> _Saved entries_:

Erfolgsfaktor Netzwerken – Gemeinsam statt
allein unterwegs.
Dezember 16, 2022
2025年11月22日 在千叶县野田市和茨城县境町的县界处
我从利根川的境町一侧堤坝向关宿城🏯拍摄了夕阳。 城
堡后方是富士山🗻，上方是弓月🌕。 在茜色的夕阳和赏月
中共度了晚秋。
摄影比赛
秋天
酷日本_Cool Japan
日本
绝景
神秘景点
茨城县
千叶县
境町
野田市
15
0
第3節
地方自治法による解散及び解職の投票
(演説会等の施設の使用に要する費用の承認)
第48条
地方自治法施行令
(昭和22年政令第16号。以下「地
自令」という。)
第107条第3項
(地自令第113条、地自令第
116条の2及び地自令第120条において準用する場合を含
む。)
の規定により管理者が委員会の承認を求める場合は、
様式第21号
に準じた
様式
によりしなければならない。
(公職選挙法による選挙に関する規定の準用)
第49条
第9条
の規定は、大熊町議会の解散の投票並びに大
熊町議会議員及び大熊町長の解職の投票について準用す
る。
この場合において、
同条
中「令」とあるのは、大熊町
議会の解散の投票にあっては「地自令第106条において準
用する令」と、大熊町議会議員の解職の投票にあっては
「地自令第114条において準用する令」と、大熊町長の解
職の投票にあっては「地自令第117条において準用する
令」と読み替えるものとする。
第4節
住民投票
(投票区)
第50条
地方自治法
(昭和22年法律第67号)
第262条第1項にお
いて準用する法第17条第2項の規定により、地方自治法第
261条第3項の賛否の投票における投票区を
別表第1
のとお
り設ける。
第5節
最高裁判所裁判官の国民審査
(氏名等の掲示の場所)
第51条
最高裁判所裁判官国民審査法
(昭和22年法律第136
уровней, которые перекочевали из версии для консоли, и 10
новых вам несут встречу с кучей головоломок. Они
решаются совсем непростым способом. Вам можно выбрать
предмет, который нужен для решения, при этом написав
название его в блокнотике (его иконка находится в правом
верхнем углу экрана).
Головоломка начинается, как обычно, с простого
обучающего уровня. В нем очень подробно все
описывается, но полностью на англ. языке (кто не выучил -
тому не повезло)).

> _PROBLEM STATEMENT_:
Give back exactly the lines from the one that contains "Dezember 16, 2022" to the end of the data above, both of those lines included.

> _RESULT OF THE EXERCISE_:
Dezember 16, 2022
2025年11月22日 在千叶县野田市和茨城县境町的县界处
我从利根川的境町一侧堤坝向关宿城🏯拍摄了夕阳。 城
堡后方是富士山🗻，上方是弓月🌕。 在茜色的夕阳和赏月
中共度了晚秋。
摄影比赛
秋天
酷日本_Cool Japan
日本
绝景
神秘景点
茨城县
千叶县
境町
野田市
15
0
第3節
地方自治法による解散及び解職の投票
(演説会等の施設の使用に要する費用の承認)
第48条
地方自治法施行令
(昭和22年政令第16号。以下「地
自令」という。)
第107条第3項
(地自令第113条、地自令第
116条の2及び地自令第120条において準用する場合を含
む。)
の規定により管理者が委員会の承認を求める場合は、
様式第21号
に準じた
様式
によりしなければならない。
(公職選挙法による選挙に関する規定の準用)
第49条
第9条
の規定は、大熊町議会の解散の投票並びに大
熊町議会議員及び大熊町長の解職の投票について準用す
る。
この場合において、
同条
中「令」とあるのは、大熊町
議会の解散の投票にあっては「地自令第106条において準
用する令」と、大熊町議会議員の解職の投票にあっては
「地自令第114条において準用する令」と、大熊町長の解
職の投票にあっては「地自令第117条において準用する
令」と読み替えるものとする。
第4節
住民投票
(投票区)
第50条
地方自治法
(昭和22年法律第67号)
第262条第1項にお
いて準用する法第17条第2項の規定により、地方自治法第
261条第3項の賛否の投票における投票区を
別表第1
のとお
り設ける。
第5節
最高裁判所裁判官の国民審査
(氏名等の掲示の場所)
第51条
最高裁判所裁判官国民審査法
(昭和22年法律第136
уровней, которые перекочевали из версии для консоли, и 10
новых вам несут встречу с кучей головоломок. Они
решаются совсем непростым способом. Вам можно выбрать
предмет, который нужен для решения, при этом написав
название его в блокнотике (его иконка находится в правом
верхнем углу экрана).
Головоломка начинается, как обычно, с простого
обучающего уровня. В нем очень подробно все
описывается, но полностью на англ. языке (кто не выучил -
тому не повезло)).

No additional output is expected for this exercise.